Lobbyists and members of the School Nutrition Association need some special tutoring sessions on building successful school meals with fresh produce.
Instead of buckling down and tackling updated school meal standards like eighth-graders sweating over algebra equations, some members of the association and its leadership are whining and making excuses.
“It’s too hard,” they seem to say. “Can we turn in the assignment next year — or never?”
The costs associated with the serving requirement of fruits and vegetables have been astronomical, they protest, forcing kids to take fruits and vegetables that wind up in the dumpster.
“We’re not making healthy students, we’re making healthy trash cans,” one SNA member said in a late May teleconference.
The SNA’s flip-flop on school nutrition standards is getting attention, with The New York Times headlining July 1 coverage of the SNA with the headline “Nutrition Group Lobbies Against Healthier School Meals It Sought, Citing Cost”.
The SNA supported updated nutrition standards when the Obama administration in 2012 announced changes to require more fruits and vegetables and less sugar and salt in government-subsidized school meals. Now the group has done a 180 and is leading the charge to opt out, ironically, “of the very rules it helped to create,” the Times story reports.
The piece even quotes a former agriculture department official who said that SNA has “sold their souls to the devil,” the quintessential slapdown sum-up quote.
As if to validate that judgment, 19 former presidents of the School Nutrition Association are on record as being opposed to waivers the SNA now wants.
Who are the devil and his legions? The usual suspects, I suppose — mostly big-money food companies that cover much of the School Nutrition Association’s budget and their lobbyists who claim pizza sauce is a vegetable — and, who knows, perhaps the cheese curd coalition.
The Packer’s coverage of this issue, “School lunch battle expected to be long haul,” reveals the battle over nutrition standards for school lunches is expected to last through 2015.
With only about 20 legislative working days left in the current fiscal year, resolutions that continue current law will likely be necessary to fund the USDA and other agencies.

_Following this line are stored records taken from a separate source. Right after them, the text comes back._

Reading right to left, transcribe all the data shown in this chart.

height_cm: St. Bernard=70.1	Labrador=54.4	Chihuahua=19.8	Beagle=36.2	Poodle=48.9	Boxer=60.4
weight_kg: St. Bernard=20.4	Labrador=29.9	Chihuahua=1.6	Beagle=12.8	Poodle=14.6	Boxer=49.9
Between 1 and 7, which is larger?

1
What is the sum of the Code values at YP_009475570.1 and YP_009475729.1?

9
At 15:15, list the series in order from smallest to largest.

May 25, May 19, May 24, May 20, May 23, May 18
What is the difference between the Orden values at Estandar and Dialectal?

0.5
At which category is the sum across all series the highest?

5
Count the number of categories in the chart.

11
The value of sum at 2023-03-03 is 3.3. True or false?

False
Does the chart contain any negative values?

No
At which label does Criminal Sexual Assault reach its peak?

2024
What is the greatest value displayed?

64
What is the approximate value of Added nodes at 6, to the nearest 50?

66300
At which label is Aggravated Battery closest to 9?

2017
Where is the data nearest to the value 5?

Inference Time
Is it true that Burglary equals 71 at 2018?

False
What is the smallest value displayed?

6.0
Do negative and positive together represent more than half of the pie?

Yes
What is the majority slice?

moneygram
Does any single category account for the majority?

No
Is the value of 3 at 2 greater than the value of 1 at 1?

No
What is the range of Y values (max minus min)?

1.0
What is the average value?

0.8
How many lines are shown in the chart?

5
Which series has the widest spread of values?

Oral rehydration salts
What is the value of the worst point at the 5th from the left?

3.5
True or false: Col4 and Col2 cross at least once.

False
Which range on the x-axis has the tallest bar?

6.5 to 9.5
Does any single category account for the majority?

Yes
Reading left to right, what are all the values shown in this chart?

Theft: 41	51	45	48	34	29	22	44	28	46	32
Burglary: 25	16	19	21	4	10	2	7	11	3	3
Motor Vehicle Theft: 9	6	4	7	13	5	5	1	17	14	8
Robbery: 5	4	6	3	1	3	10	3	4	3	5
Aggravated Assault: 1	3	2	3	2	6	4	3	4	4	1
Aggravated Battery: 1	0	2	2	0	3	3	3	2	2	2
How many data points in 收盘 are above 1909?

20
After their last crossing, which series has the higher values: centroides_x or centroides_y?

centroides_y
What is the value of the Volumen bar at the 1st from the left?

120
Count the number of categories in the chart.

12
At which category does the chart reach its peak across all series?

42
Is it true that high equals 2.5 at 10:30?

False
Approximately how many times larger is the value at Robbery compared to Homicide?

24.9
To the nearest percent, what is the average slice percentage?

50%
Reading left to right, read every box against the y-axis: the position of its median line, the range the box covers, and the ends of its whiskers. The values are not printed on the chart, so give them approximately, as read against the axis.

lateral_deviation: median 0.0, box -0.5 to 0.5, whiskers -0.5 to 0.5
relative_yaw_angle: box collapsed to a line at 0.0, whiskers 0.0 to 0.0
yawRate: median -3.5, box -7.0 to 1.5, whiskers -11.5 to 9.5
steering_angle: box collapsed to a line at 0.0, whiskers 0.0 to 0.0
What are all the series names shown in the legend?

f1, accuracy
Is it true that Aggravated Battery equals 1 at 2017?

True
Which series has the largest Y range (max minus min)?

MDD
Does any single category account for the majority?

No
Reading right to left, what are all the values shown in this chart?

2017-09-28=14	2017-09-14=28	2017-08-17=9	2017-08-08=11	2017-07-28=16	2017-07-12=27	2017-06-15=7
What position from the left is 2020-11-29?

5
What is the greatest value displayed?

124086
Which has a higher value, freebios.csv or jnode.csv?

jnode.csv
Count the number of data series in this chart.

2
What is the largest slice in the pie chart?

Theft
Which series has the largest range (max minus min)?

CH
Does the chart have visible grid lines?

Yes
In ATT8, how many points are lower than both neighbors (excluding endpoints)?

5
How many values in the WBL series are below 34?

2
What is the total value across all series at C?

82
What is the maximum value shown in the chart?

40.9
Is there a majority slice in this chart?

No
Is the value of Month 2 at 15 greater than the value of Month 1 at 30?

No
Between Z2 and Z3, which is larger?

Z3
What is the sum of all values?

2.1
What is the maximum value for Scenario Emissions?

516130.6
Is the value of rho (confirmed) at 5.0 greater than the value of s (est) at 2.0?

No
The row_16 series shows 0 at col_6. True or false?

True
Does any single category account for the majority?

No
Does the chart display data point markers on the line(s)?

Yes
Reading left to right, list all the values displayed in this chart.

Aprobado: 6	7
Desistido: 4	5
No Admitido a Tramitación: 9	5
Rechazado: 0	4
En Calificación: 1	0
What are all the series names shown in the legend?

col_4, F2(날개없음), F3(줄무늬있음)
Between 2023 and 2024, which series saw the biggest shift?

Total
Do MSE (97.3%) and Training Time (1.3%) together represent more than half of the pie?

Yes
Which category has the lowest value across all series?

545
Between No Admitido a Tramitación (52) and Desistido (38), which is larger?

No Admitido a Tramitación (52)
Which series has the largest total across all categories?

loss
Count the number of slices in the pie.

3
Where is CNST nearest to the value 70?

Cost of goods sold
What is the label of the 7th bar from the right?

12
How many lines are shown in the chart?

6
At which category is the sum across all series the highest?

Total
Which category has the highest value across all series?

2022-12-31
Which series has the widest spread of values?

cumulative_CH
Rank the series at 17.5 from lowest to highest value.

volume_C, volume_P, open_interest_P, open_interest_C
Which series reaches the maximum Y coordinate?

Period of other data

That may mean no big changes in the school meal standards this year and more debate in 2015.
United Fresh officials are urging members to speak out against Republican-sponsored legislation in the U.S. House of Representatives that would allow waivers for school districts that say serving more fruits and vegetables is too costly.
After all, a recent update from the U.S. Department of Agriculture shows 90% of school districts are already in compliance with the new standards.
Robert Guenther of United Fresh said United Fresh will take that message to the SNA convention this summer where the produce association will have a pavilion for the first time.
He said United Fresh plans sessions on how to write produce “requests for proposals” as well as sponsoring an ask-the-experts area where school foodservice officials can get tips on how to maximize their produce budgets.
The School Nutrition Association isn’t Satan, obviously, but more like a math-challenged eighth-grader who wants to ditch his assignment and play FIFA Soccer on PlayStation.
United Fresh is doing the right thing to reach out to SNA members, like a helpful older sibling decoding an algebra equation for a younger brother.
Fresh produce marketers can help schools deliver fresh fruits and vegetables to students that winds up in their stomachs, not in trash cans.
Give these school foodservice teams more salad bars, more advice on commodity choices, sourcing help and all the cheat sheets the industry can find to help SNA members pass this exam with the flying colors in the fruit and vegetable rainbow.